Cultural Context

1st January 2013
To fully understand the young person, the family and their social ecology, the cultural context needs to be taken into account.

AMBIT strongly supports the idea of Cultural consultation as an appropriate way to approach transcultural working, and The Therapist's Mentalizing Stance is well adapted for use in culturally-diverse settings, with it respectful not-knowing and inquisitive stance.

What is culture?


'Culture' can be broadly defined as a system of shared meaning. It patterns and constructs the relationships through which we come to know ourselves. Our very notions of personhood, our motivations, cognitions and emotions are given meaning through culture. We are, however, seldom consciously aware of this.

This is not to say that cultural patterns are given or fixed. It is only in the performing of these shared meanings that culture is constructed. Thus, on the one hand culture constructs us and on the other we construct it. Meanings are constantly open to reworking and renegotiating and so 'cultures' are always emerging and subject to change.

Cultures within Cultures

Within the context of multicultural societies, cultures exist within cultures and in a hierarchical power relationship. Institutions, such as the NHS and the models and theoretical frameworks they are based on, as well as the practitioners that operate within them are rooted in culturally constructed normative ideas about health and dysfunction. Minority cultural groups within this social context are often left to negotiate these differences and may at times experience the involvement of these institutions and practitioners as an imposition and as in conflict with their values and beliefs, even though, as various governmental reports and directives clearly suggest, the onus of this should not fall on 'users' but rather on institutions to guard against discriminatory practices.

The impact of culture

The potential strain of living 'in between' cultural spaces has in the past been referred to as 'culture conflict', and has been alluded to as one possible explanation for disproportionately higher rates of certain mental disorders and suicide and self-harm in ethnic minority adolescents. In practice, this viewpoint has often led to the construction of 'minority cultures' as being the source of the problem, as opposed to the relationship and difference between cultures.

Minority families and adolescents, who are navigating these differences, often become embroiled in this polarizing dynamic of cultures. Health professionals working with cultural minority adolescents, therefore, need to keep in mind these multiple contexts and hold multiple views of 'the problem' and 'solutions'. It is important to be aware that, whilst cultures may pattern people's lives, meanings are subject to reworking within the broad cultural framework. The work of the health professional may then be geared towards improving the ecological 'fit' between the cultural contexts in which the YP moves.

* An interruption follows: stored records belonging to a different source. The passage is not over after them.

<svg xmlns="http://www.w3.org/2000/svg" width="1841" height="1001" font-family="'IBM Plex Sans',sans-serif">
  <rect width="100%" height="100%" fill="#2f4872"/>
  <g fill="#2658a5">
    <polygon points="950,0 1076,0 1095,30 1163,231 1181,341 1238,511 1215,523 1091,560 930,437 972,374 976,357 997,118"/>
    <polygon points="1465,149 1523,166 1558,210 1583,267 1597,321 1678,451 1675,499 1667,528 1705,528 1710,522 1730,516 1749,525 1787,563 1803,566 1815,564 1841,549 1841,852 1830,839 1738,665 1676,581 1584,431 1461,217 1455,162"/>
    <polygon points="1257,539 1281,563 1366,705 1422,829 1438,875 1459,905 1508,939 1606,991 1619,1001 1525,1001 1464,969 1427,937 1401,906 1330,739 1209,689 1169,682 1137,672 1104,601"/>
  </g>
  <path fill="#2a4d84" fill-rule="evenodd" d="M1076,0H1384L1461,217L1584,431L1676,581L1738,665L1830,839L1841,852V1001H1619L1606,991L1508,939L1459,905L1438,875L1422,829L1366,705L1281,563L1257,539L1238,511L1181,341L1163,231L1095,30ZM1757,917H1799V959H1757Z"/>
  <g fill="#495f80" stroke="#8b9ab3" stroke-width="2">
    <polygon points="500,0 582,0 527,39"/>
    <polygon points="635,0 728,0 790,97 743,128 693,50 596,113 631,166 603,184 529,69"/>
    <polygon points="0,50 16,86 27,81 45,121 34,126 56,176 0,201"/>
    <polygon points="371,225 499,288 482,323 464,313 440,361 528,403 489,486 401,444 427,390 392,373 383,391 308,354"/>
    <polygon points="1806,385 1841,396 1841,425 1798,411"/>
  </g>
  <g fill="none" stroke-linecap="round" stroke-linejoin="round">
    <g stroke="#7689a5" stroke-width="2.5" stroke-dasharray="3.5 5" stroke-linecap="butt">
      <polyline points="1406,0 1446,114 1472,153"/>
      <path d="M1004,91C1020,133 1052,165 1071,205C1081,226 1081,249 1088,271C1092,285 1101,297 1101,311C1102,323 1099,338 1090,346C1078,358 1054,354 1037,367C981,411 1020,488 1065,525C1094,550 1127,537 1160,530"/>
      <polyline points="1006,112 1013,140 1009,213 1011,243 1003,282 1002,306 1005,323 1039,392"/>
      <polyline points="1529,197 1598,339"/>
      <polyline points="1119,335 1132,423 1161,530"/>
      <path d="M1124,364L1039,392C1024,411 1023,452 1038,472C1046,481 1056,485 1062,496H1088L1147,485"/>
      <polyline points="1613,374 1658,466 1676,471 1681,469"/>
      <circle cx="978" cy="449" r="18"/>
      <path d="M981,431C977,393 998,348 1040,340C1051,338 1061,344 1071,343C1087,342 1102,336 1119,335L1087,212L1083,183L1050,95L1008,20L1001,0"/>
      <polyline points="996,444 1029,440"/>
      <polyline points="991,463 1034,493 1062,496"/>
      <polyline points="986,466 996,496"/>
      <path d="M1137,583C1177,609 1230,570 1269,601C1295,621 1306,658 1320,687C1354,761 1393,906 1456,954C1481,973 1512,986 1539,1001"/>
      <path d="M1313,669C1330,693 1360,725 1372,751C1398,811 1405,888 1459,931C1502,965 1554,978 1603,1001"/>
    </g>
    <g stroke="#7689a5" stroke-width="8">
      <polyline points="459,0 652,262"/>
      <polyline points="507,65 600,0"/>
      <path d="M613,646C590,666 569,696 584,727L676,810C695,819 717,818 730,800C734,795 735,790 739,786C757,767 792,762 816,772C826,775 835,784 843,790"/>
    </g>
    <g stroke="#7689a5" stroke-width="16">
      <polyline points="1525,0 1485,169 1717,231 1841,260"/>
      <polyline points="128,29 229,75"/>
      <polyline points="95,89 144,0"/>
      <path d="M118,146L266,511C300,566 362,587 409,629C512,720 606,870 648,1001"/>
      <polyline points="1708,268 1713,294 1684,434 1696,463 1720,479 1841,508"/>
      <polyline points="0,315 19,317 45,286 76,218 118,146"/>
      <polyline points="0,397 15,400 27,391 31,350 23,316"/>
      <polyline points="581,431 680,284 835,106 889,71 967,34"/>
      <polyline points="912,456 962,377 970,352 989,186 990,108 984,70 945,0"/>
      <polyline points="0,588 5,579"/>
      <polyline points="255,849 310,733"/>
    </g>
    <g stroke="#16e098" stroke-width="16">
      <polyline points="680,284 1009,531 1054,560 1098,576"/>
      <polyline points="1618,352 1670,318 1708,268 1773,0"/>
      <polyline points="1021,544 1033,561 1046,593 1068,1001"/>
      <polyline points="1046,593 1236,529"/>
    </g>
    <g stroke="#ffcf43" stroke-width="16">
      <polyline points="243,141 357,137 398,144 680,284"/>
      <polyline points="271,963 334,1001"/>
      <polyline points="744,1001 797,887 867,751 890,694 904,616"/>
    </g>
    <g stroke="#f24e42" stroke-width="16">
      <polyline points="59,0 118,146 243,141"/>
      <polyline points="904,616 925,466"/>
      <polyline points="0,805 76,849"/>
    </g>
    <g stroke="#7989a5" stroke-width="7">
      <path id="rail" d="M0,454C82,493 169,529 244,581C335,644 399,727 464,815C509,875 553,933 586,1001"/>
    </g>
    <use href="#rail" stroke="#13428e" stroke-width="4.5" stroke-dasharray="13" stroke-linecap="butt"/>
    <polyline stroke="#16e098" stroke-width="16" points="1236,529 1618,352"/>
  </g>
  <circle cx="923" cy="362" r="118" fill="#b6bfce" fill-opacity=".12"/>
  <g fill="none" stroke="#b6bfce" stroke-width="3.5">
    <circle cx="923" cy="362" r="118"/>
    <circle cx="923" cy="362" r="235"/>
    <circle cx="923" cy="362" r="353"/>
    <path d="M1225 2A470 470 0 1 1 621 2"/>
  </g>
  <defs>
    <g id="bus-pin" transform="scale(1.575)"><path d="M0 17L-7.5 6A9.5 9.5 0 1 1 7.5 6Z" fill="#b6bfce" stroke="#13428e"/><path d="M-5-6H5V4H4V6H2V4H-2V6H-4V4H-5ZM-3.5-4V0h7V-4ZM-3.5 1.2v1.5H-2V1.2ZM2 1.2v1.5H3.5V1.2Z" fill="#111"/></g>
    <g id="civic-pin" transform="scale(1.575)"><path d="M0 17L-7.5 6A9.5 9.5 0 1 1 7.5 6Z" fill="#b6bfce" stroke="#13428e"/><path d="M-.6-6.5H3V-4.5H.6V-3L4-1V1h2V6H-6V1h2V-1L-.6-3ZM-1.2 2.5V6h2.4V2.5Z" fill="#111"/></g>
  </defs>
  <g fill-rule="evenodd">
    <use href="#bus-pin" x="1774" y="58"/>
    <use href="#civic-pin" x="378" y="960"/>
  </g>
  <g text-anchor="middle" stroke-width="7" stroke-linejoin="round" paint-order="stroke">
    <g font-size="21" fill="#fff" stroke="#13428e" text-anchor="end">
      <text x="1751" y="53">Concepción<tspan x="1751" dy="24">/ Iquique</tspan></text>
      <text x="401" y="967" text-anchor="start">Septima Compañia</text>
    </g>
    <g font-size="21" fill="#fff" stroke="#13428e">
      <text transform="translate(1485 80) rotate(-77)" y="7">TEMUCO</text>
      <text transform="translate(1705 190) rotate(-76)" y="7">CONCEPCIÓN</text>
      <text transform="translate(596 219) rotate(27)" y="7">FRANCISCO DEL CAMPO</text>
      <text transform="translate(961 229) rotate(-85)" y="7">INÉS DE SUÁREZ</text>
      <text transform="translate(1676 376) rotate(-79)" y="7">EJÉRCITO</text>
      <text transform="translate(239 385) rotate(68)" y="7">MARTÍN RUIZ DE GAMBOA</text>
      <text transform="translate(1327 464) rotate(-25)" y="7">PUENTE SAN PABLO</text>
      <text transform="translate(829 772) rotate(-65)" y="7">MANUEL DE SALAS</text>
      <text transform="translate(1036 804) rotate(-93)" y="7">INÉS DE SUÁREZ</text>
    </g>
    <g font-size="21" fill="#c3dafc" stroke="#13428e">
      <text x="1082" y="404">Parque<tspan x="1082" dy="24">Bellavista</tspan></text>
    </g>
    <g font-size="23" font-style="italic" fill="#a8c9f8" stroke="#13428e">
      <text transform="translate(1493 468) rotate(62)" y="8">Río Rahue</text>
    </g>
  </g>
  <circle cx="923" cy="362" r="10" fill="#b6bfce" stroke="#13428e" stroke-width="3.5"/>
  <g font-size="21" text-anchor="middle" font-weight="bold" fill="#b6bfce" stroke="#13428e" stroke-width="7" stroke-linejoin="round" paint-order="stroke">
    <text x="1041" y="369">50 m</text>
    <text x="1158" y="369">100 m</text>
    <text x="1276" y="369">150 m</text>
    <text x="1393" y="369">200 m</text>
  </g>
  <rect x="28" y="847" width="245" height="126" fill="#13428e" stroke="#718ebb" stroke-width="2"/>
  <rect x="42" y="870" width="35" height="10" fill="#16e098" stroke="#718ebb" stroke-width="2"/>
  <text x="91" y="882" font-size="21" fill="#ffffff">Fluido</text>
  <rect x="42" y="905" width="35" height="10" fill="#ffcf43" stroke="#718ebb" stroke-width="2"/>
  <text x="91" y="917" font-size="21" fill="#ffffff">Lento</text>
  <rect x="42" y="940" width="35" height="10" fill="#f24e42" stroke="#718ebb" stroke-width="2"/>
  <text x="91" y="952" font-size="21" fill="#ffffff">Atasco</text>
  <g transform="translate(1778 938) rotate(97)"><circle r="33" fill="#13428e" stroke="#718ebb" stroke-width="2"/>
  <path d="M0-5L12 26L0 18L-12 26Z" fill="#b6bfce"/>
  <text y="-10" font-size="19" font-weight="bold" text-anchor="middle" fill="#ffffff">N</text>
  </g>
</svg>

Manualizing approaches to culture

AMBIT's stress on the need to Respect local practice and expertise extends to a reticence to dictate how teams should best work in different culturally-influenced settings, but local attempts to manualize their work will be helpful to others. There may a wide range of SpecificEthnoSpiritualTheories in a local setting (we do not presume to define them here) that a local team could record, along with their experience of how best to work with these.